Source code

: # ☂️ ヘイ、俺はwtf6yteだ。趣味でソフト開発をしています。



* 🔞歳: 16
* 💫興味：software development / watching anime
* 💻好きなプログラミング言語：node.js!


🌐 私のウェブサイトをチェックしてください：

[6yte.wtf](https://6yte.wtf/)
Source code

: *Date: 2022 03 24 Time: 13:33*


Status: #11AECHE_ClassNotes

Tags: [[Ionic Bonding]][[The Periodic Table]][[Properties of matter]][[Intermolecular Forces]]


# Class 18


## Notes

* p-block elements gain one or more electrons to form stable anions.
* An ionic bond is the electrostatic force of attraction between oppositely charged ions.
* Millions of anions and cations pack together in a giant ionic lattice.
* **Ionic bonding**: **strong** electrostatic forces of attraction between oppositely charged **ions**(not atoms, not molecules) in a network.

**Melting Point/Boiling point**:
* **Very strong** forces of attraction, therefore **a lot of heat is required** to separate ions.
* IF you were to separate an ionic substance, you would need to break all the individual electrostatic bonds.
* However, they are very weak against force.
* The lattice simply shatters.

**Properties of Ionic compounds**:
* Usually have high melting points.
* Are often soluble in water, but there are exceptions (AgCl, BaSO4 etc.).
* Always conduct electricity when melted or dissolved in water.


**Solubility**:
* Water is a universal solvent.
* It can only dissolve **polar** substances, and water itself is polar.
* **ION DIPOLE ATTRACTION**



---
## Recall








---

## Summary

########

## Exercise description
Set down the lines of the listing above verbatim, first line through the line containing "oppositely charged ions.", inclusive; add no other lines.

## Reply to the task
Source code

: # ☂️ ヘイ、俺はwtf6yteだ。趣味でソフト開発をしています。



* 🔞歳: 16
* 💫興味：software development / watching anime
* 💻好きなプログラミング言語：node.js!


🌐 私のウェブサイトをチェックしてください：

[6yte.wtf](https://6yte.wtf/)
Source code

: *Date: 2022 03 24 Time: 13:33*


Status: #11AECHE_ClassNotes

Tags: [[Ionic Bonding]][[The Periodic Table]][[Properties of matter]][[Intermolecular Forces]]


# Class 18


## Notes

* p-block elements gain one or more electrons to form stable anions.
* An ionic bond is the electrostatic force of attraction between oppositely charged ions.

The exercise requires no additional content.